Un jeu dangereux pour les restos
En Neuvice, Sébastien Lambert Carabin est plus optimiste, même s’il craint déjà l’impact économique de la crise. « Je pense que ce qui est mis en place est un bon départ. D’un côté le chômage pour cause majeure pour mes employés, bien que le salaire perçu ne le soit pas à 100%, et de l’autre côté le droit passerelle pour moi-même. Ça permet juste de vivre, et l’indemnité reçue de 5000€ m’a permis de payer les factures. Pour le reste, rien n’a été décidé au niveau du gouvernement pour combler la perte de revenus, les emprunts, … Je pense que cela va porter atteinte à beaucoup de gens, et pas seulement dans le milieu de l’Horeca ». La solution de l’emporté? Ni Sébastien ni Pino n’ont suivi ce chemin, le premier, parce que sa cuisine gastronomique ne s’y prête pas vraiment, et qu’il avoue ne jamais avoir pensé que le confinement durerait si longtemps, et le second, parce que ses antipasti et plats de pâtes risqueraient aussi de perdre en qualité à l’emporté, mais aussi parce qu’il confie ne pas vouloir faire de concurrence déloyale aux acteurs de l’Horeca dont l’emporté est le revenu principal toute l’année. Réouvrir à tout prix, pour limiter les dégâts? Sébastien n’en veut pas.

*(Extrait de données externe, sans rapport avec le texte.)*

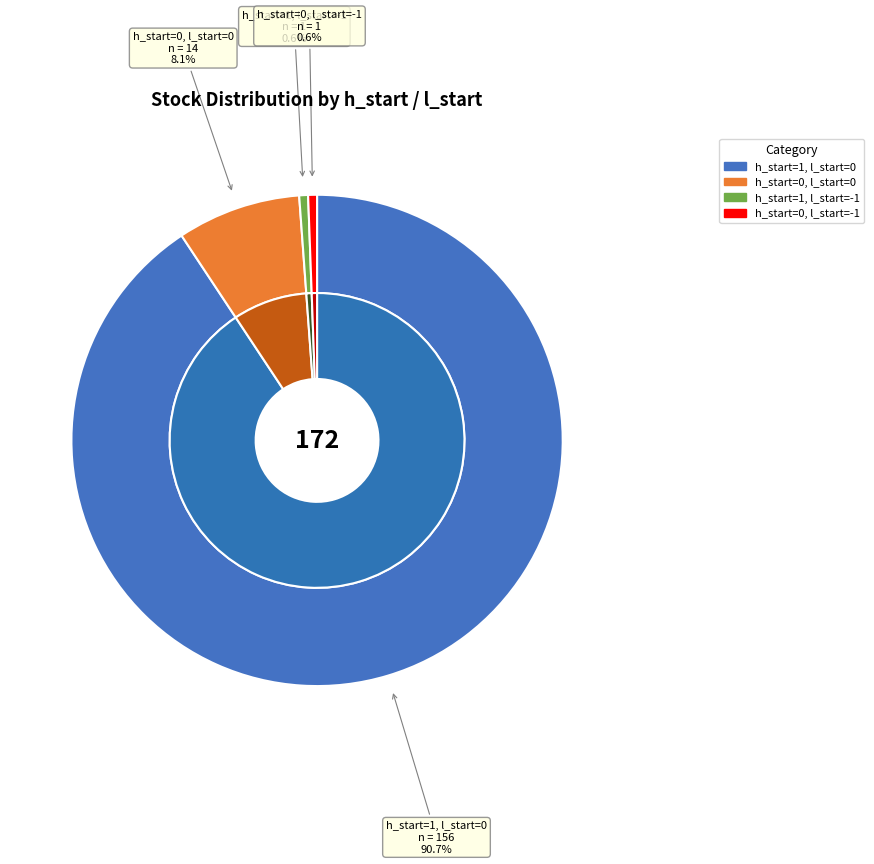

To the nearest percent, what is the average slice percentage?

25%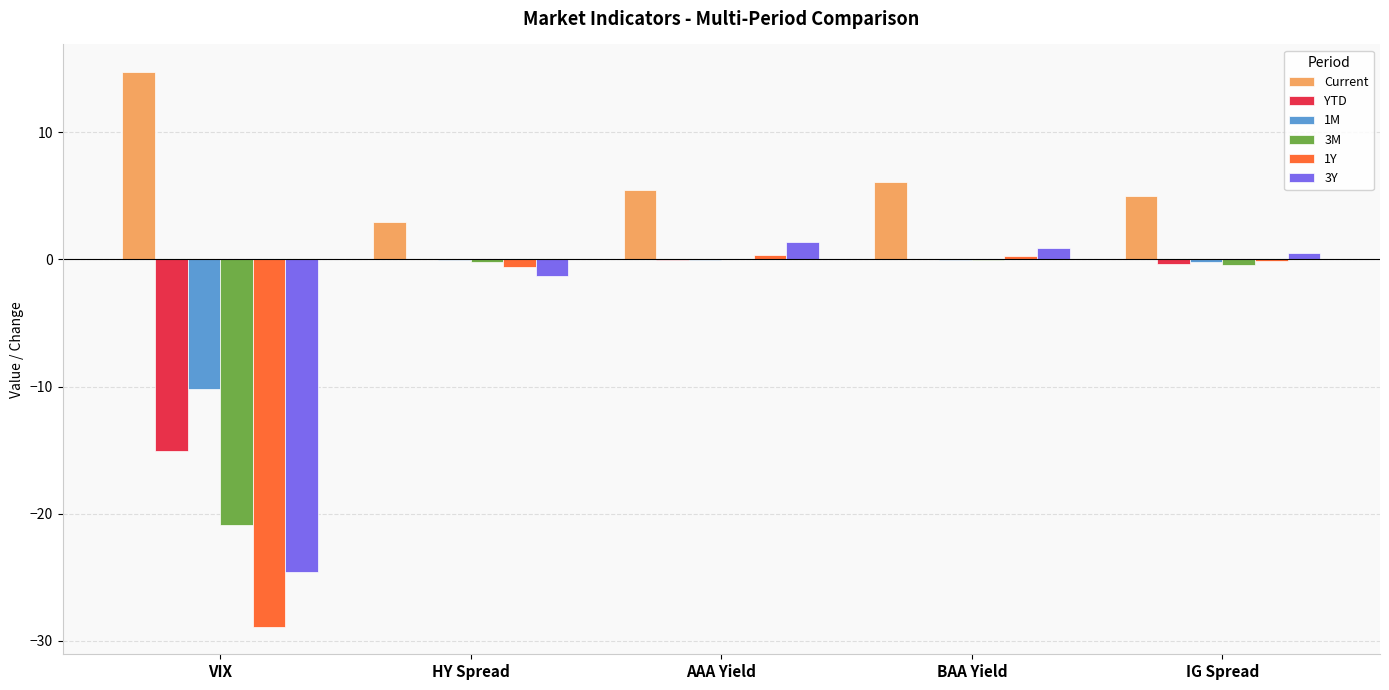

Which series has the largest total across all categories?

Current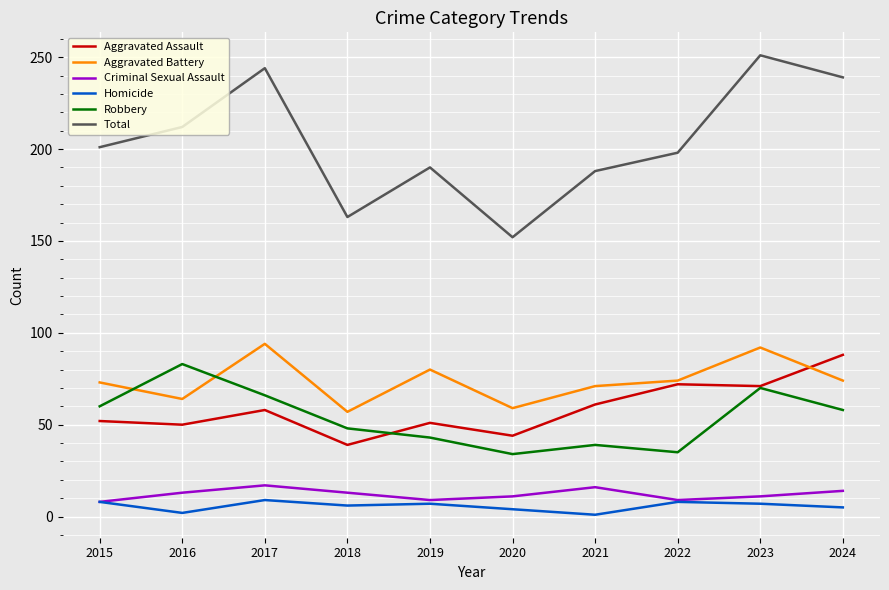

The value of Aggravated Assault at 2016 is 50. True or false?

True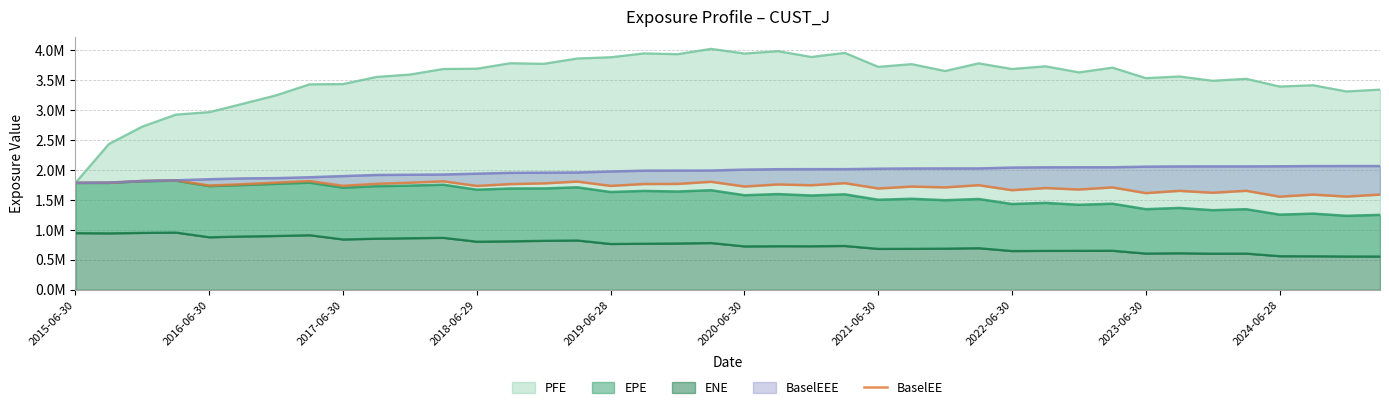

What is the value of the 33rd point from the left?

1.6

« Pour moi, il vaut mieux attendre et prendre son temps, s’assurer que la pandémie est loin de nous avant de vouloir prendre certains risques, et laisser rentrer de potentiels porteurs dans notre établissement, car le risque va dans les deux sens. Chaque client deviendrait une menace ».

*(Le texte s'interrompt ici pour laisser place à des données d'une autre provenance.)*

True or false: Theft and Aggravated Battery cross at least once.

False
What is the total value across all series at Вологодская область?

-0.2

Et de prendre l’exemple d’un restaurant sri-lankais qui a pu rouvrir moyennant des mesures de sécurité draconienne, tout en soulignant qu’il lui faudrait tester chaque employé avant de pouvoir reprendre son activité, mais aussi mettre en place des mesures sanitaires encore plus strictes. « Est-ce que le jeu en vaut vraiment la chandelle? » interroge le jeune chef de 35 ans. Pour Sophie, cela ne fait pas un pli: « je ne peux imaginer que la fermeture des établissements Horeca se poursuive, car ce n’est tout simplement pas réaliste au niveau social et économique. Je pense donc que je reprendrai progressivement mon activité dès que je le pourrai avec des aménagements qui pourtant, risquent d’être compliqués à respecter ». À condition, toutefois, que les clients répondent présents: dans son osteria du quartier Léopold Nord, Pino Nigido ne parie pas sur une forte affluence lorsqu’il sera à nouveau autorisé de retourner dans leurs restos préférés. « C’est bien beau de rouvrir les restos, mais il faut voir si les clients vont suivre ou bien s’ils seront encore en pleine psychose et qu’ils ne voudront pas sortir de chez eux ». Avant d’ajouter, d’un ton sombre: « si cette situation perdure encore plusieurs mois, c’est terminé pour moi ».